Most lenders follow a common set of eligibility criteria to approve unsecured loan applications. Some of them are mentioned below:
- The business should be based in India.
- In the case of self-employed individuals, their business/profession should be in operation for at least 3 years.
- The loan applicant should fulfil the basic minimum salary criteria. The higher your income, the bigger the loan amount you can avail.
- The applicant must have a strong credit score. The credit score represents the repayment capacity of the individual.
Factors Affecting Unsecured Loan Eligibility
The approval or rejection of the unsecured loan may depend on the following important factors:
Job/Business Stability
- Stable businesses are considered more loan-worthy than newer organisations.
- Businesses in operation for at least 3 years have a higher chance of approval.
- An applicant with a stable income and a reputable job has a higher chance of approval.
- Many lenders consider young businesses to be risky investments.

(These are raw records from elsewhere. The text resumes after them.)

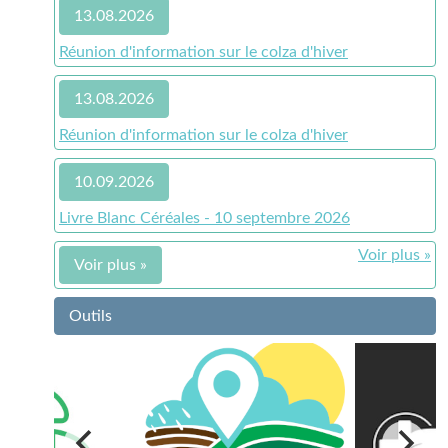
13.08.2026
Réunion d'information sur le colza d'hiver
13.08.2026
Réunion d'information sur le colza d'hiver
10.09.2026
Livre Blanc Céréales - 10 septembre 2026
Voir plus »
Voir plus »
Outils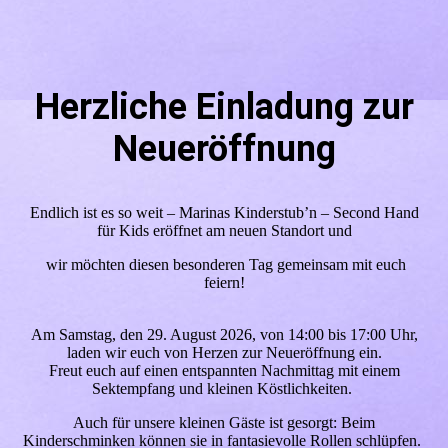
Herzliche Einladung zur
Neueröffnung
Endlich ist es so weit – Marinas Kinderstub’n – Second Hand
für Kids eröffnet am neuen Standort und
wir möchten diesen besonderen Tag gemeinsam mit euch
feiern!
Am Samstag, den 29. August 2026, von 14:00 bis 17:00 Uhr,
laden wir euch von Herzen zur Neueröffnung ein.
Freut euch auf einen entspannten Nachmittag mit einem
Sektempfang und kleinen Köstlichkeiten.
Auch für unsere kleinen Gäste ist gesorgt: Beim
Kinderschminken können sie in fantasievolle Rollen schlüpfen.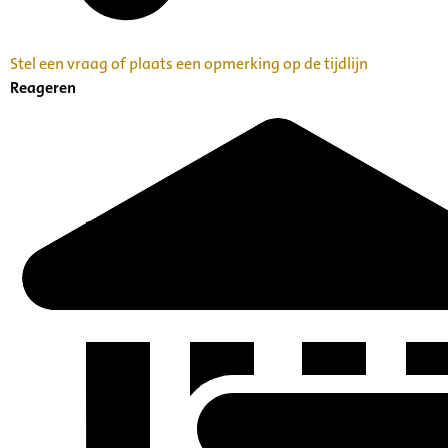
Stel een vraag of plaats een opmerking op de tijdlijn
Reageren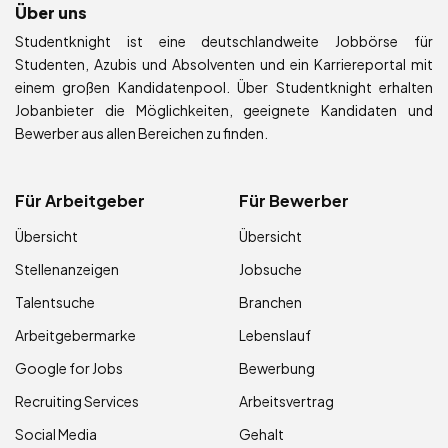
Über uns
Studentknight ist eine deutschlandweite Jobbörse für
Studenten, Azubis und Absolventen und ein Karriereportal mit
einem großen Kandidatenpool. Über Studentknight erhalten
Jobanbieter die Möglichkeiten, geeignete Kandidaten und
Bewerber aus allen Bereichen zu finden.
Für Arbeitgeber
Für Bewerber
Übersicht
Übersicht
Stellenanzeigen
Jobsuche
Talentsuche
Branchen
Arbeitgebermarke
Lebenslauf
Google for Jobs
Bewerbung
Recruiting Services
Arbeitsvertrag
Social Media
Gehalt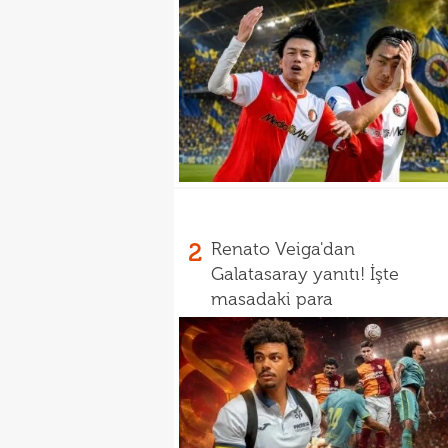
2
Renato Veiga'dan
Galatasaray yanıtı! İşte
masadaki para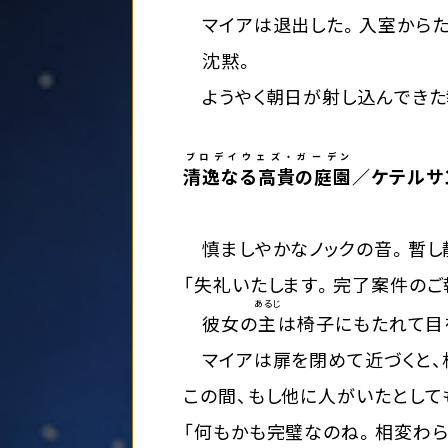
マイアは退出した。入室からた
沈黙。
ようやく朝日が射し込んできた
ブロデイウェズ・ガーデン
清逸なる高貴の庭園
／ケテルサン
慎ましやかなノックの音。暫し
「失礼いたします。完了案件のご
あるじ
彼女の
主
は椅子にもたれて目
マイアは扉を閉めて近づくと、机
この間、もし他に人がいたとして
「何もかも完璧なのね。相変わら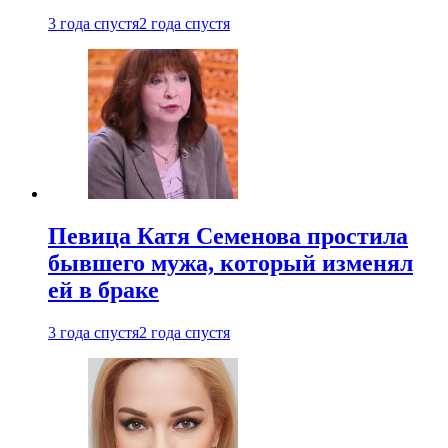
3 года спустя
2 года спустя
Певица Катя Семенова простила
бывшего мужа, который изменял
ей в браке
3 года спустя
2 года спустя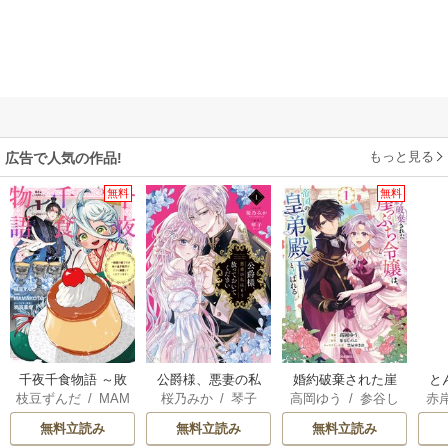
もっと見る
広告で人気の作品!
無料
無料
千夜千食物語 ～敗
公爵様、悪妻の私
婚約破棄された崖
と
枝豆ずんだ
/
MAM
桜乃みか
/
琴子
高岡ゆう
/
参谷し
赤
国の姫ですが氷の
はもう放っておい
っぷち令嬢は、帝
AKOTO
/
鴉羽凛燈
のぶ
/
雲屋ゆきお
皇子殿下がどうも
てください
国の皇弟殿下と結
無料立読み
無料立読み
無料立読み
溺愛してくれてい
ばれる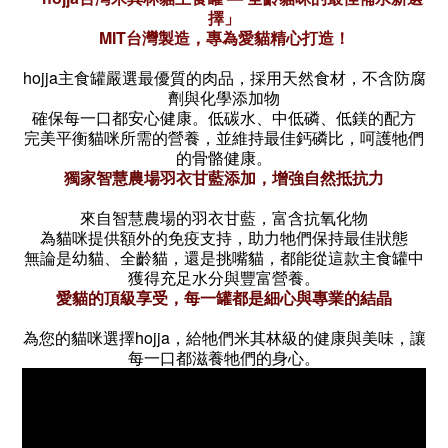
擇」
MIT台灣製造，專為愛貓精心打造！
hojja主食罐嚴選最優質的肉品，採用天然食材，不含防腐
劑與化學添加物
確保每一口都安心健康。低碳水、中低磷、低鎂的配方
完美平衡貓咪所需的營養，並維持最佳鈣磷比，呵護牠們
的骨骼健康。
獨家智慧農場羽衣甘藍添加，增強自然抵抗力
來自智慧農場的羽衣甘藍，富含抗氧化物
為貓咪提供額外的免疫支持，助力牠們保持最佳狀態
無論是幼貓、全齡貓，還是挑嘴貓，都能從這款主食罐中
獲得充足水分與豐富營養。
愛貓的頂級享受，每一罐都是細心與專業的結晶
為您的貓咪選擇hojja，給牠們米其林級的健康與美味，讓
每一口都滋養牠們的身心。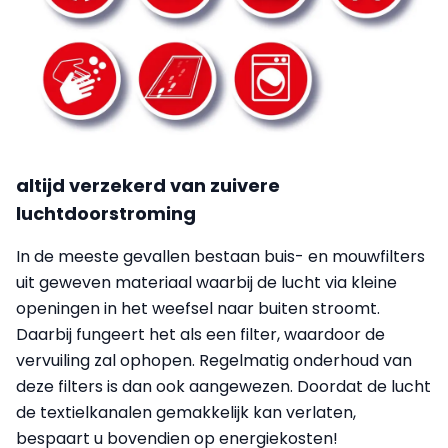
altijd verzekerd van zuivere
luchtdoorstroming
In de meeste gevallen bestaan buis- en mouwfilters
uit geweven materiaal waarbij de lucht via kleine
openingen in het weefsel naar buiten stroomt.
Daarbij fungeert het als een filter, waardoor de
vervuiling zal ophopen. Regelmatig onderhoud van
deze filters is dan ook aangewezen. Doordat de lucht
de textielkanalen gemakkelijk kan verlaten,
bespaart u bovendien op energiekosten!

- This is because they may not have a history of strong business management or leadership.
Credit Score
- The credit score is an important parameter to judge the creditworthiness of an individual.
- The score is based on loan and credit card payments made by the applicant.
- Applicants with a credit score of 750 or above have higher chances of loan approval.
- Higher credit scores can help get lower interest rates and relaxed loan terms.
Income
- Most banks require applicants to have a minimum salary.
- In unsecured loans, the loan amount depends heavily on the applicant’s salary.
- Existing loans may make it difficult to obtain loan approval if the EMI/NMI ratio is high.
- Applicants with high salaries and high EMI/NMI ratios may still get the loan approval if other factors are acceptable.
Businesses with Accounts in Bank:
- Many banks prefer to give loans to companies that have accounts with the bank.
- Availing a loan from banks with an existing relationship by these businesses can be relatively easier.
- Banks may pitch relaxed loan terms and, many times, pre-approved offers to borrowers with a healthy credit profile.
Past Defaults
- Defaults or NPAs in the past can make it difficult for loan approval.
- A default signifies that the borrower was unable to handle credit well in the past.
- Thus, the risk for such applicants increases manifold for a lender.
- No defaults in the past make you a credible borrower with less risk for the lender.